Bennelong is based in Northern Sydney, including the suburbs of Eastwood, Epping and Ryde, and has been held by the Liberal Party since its creation in 1949. In that time it has had only two members. John Howard has held the seat for the last 33 years.

Several opinion polls have been published recently that suggest Ms McKew could win (including one questionable one by IPSOS). The betting markets have a whole different perspective. Centrebet gives Maxine McKew only a 30% chance of winning the seat for example.

Of course the election she has to win, after a brave showing at the Federal Election, is the by-election when John Howard resigns following either his defeat or the crowning of Peter Costello as the new Prime Minister by a victorious Liberal Party.

→ ENTRIES SHOWN:
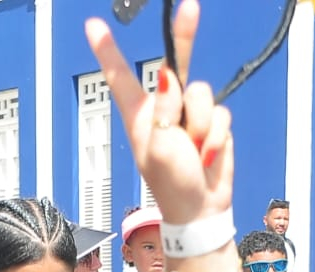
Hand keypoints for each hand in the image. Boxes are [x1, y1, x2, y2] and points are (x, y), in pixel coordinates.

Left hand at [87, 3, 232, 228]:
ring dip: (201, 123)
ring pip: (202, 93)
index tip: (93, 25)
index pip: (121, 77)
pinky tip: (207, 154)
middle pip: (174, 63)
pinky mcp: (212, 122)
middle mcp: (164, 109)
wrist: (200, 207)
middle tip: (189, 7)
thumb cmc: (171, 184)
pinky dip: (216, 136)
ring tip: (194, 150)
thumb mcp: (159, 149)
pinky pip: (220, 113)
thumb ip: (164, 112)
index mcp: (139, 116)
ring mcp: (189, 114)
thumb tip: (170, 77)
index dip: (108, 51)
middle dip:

→ WHAT THE TASK REQUIRES: Reproduce word for word the part of the passage on the Bennelong seat that begins at "Bennelong is based" and stops after "last 33 years.". The material is not needed for this.

→ WRITTEN RESPONSE:
Bennelong is based in Northern Sydney, including the suburbs of Eastwood, Epping and Ryde, and has been held by the Liberal Party since its creation in 1949. In that time it has had only two members. John Howard has held the seat for the last 33 years.